* INSTRUCTIONS TO FOLLOW: What is the number of lines in the data that include the string "East"? Give it by itself.

* DATA PROVIDED:
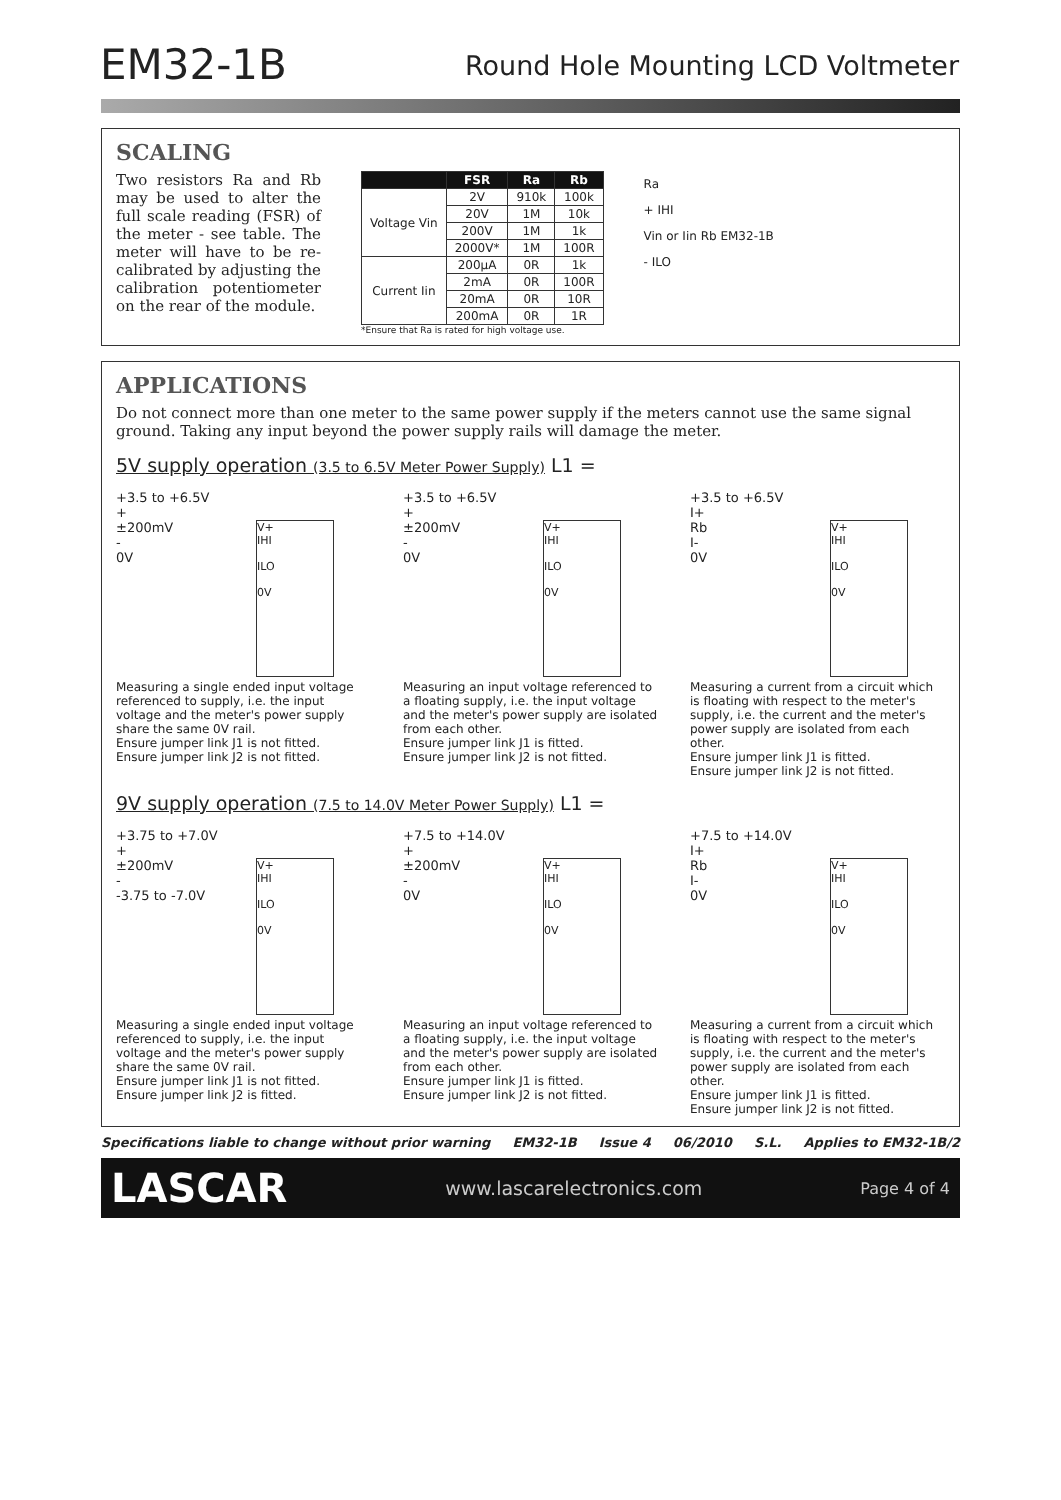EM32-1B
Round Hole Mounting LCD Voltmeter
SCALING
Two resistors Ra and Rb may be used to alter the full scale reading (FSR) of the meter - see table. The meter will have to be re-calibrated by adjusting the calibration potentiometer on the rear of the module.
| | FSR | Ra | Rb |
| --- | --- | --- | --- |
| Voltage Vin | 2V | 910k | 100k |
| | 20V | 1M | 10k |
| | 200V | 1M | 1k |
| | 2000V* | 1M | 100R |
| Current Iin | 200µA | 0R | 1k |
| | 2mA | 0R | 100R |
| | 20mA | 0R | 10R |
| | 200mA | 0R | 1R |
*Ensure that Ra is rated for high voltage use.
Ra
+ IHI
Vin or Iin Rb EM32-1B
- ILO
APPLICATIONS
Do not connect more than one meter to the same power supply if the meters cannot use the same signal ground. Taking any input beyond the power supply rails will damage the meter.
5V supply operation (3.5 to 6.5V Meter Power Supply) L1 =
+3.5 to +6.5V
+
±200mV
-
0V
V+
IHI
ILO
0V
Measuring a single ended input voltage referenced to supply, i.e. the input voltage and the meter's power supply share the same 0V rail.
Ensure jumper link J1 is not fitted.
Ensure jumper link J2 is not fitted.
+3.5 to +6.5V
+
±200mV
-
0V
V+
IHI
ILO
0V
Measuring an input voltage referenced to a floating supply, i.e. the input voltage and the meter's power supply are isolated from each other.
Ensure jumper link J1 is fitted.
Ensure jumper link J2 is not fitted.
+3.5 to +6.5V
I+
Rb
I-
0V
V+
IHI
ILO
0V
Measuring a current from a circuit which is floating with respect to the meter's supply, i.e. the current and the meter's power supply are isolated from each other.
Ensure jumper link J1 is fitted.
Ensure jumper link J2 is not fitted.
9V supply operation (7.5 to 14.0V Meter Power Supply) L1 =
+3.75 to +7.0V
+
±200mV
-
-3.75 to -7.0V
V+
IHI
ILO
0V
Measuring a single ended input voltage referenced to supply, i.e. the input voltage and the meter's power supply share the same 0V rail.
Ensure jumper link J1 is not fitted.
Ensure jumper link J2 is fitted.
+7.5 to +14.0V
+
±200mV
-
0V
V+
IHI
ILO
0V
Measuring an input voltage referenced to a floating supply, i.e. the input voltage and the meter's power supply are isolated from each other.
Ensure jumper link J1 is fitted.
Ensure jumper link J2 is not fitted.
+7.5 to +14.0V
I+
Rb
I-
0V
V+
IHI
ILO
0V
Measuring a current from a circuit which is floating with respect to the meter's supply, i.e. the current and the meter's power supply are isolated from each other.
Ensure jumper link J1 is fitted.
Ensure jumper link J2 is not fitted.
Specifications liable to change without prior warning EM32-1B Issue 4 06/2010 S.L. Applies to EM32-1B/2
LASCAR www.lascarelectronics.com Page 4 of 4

...

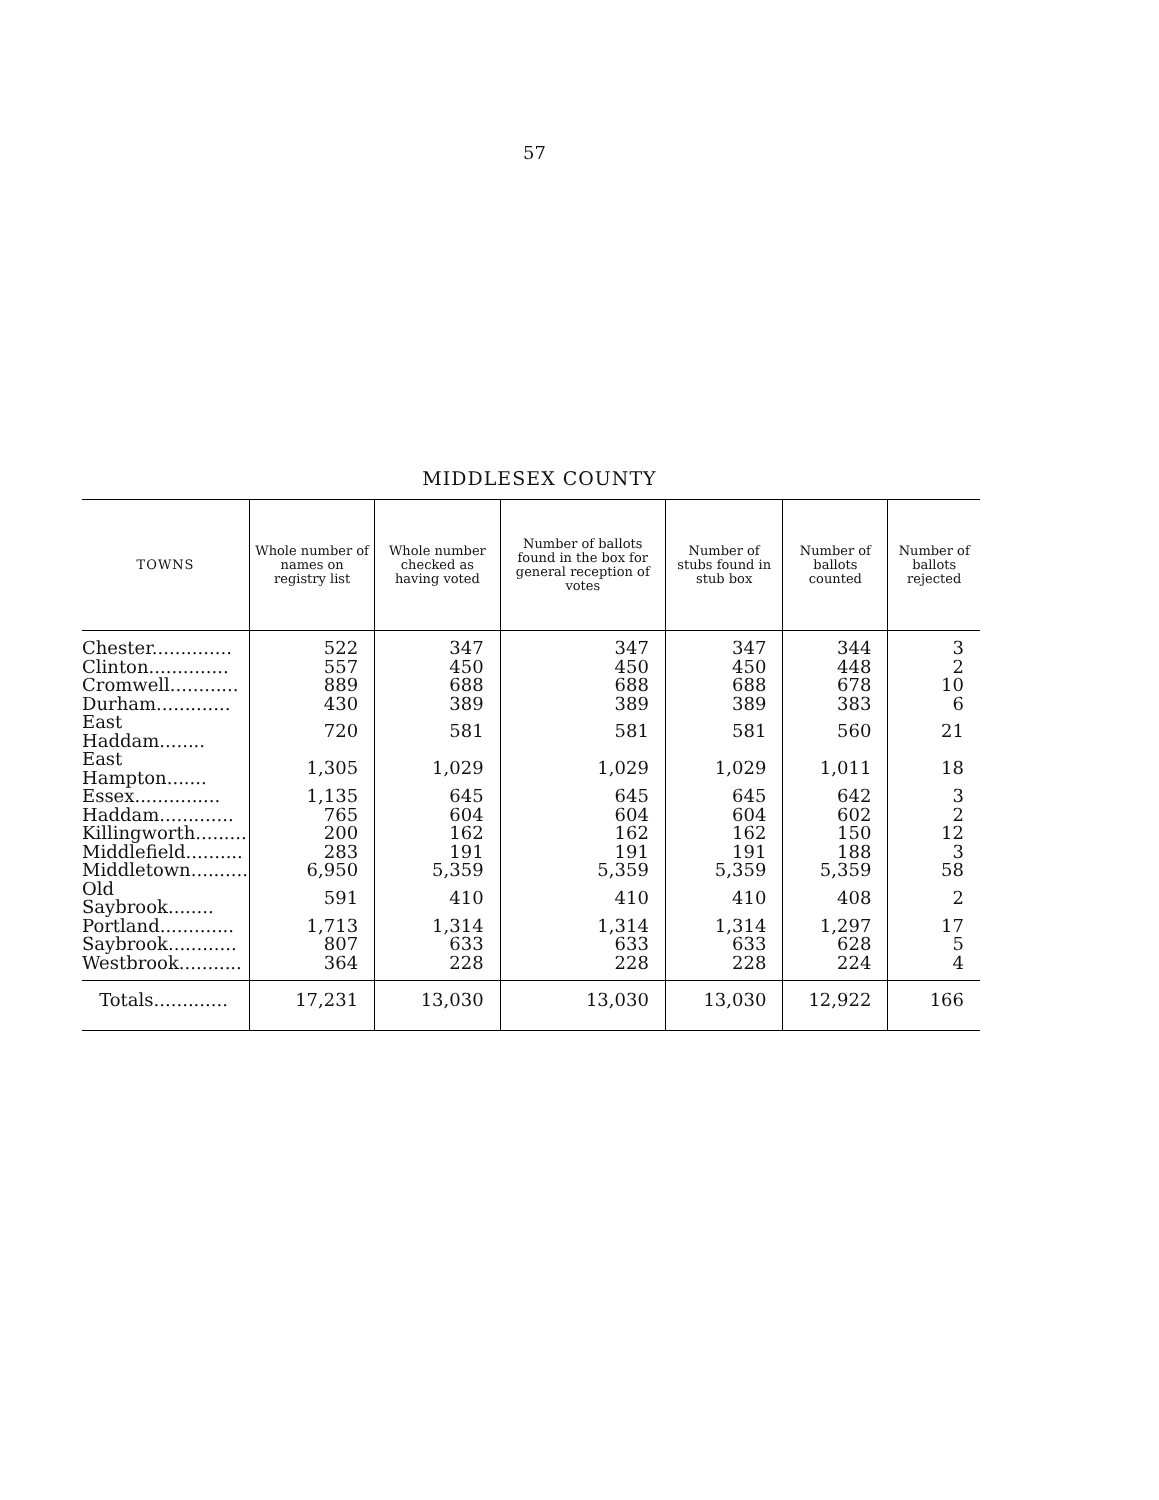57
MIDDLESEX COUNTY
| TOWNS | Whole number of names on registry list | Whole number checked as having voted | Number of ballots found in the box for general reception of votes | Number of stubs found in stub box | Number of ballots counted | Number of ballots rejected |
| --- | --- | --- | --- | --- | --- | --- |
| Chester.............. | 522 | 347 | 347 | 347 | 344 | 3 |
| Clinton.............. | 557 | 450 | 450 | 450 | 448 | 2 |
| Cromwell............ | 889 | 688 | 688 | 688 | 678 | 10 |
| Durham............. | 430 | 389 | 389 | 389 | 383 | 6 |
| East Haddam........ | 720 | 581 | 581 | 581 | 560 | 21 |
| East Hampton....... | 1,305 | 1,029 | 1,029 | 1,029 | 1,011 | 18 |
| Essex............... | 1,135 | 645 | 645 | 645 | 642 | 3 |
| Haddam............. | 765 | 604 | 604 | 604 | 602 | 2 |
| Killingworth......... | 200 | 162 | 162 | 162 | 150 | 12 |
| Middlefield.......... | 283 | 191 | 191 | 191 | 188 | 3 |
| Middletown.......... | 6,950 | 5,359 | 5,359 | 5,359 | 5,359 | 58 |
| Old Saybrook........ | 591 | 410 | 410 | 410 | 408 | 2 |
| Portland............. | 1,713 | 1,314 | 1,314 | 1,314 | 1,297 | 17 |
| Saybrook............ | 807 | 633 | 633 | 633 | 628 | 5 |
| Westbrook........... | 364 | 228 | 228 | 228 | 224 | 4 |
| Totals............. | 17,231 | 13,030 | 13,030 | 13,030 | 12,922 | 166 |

* THE COMPLETED TASK: 2